● **Problem**: Please transcribe the data exactly as shown, skipping the images.

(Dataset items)
▬▬▬▬▬▬▬▬▬▬
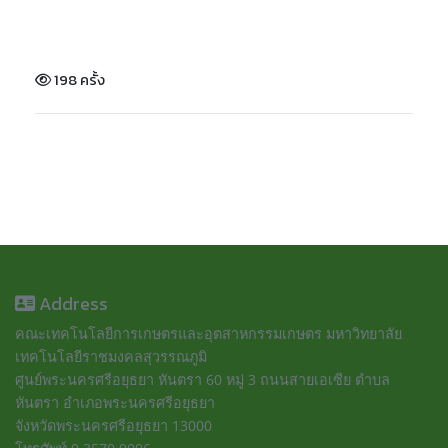
198 ครั้ง
Address
คณะเทคโนโลยีการเกษตรและอุตสาหกรรมเกษตร มหาวิทยาลัย
เทคโนโลยีราชมงคลสุวรรณภูมิ
ศูนย์พระนครศรีอยุธยา หันตรา 60 หมู่ 3 ถนนสายเอเซีย ตำบล
หันตรา อำเภอพระนครศรีอยุธยา
จังหวัดพระนครศรีอยุธยา 13000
▬▬▬▬▬▬▬▬▬▬
● **Solution to this task**:
198 ครั้ง
Address
คณะเทคโนโลยีการเกษตรและอุตสาหกรรมเกษตร มหาวิทยาลัย
เทคโนโลยีราชมงคลสุวรรณภูมิ
ศูนย์พระนครศรีอยุธยา หันตรา 60 หมู่ 3 ถนนสายเอเซีย ตำบล
หันตรา อำเภอพระนครศรีอยุธยา
จังหวัดพระนครศรีอยุธยา 13000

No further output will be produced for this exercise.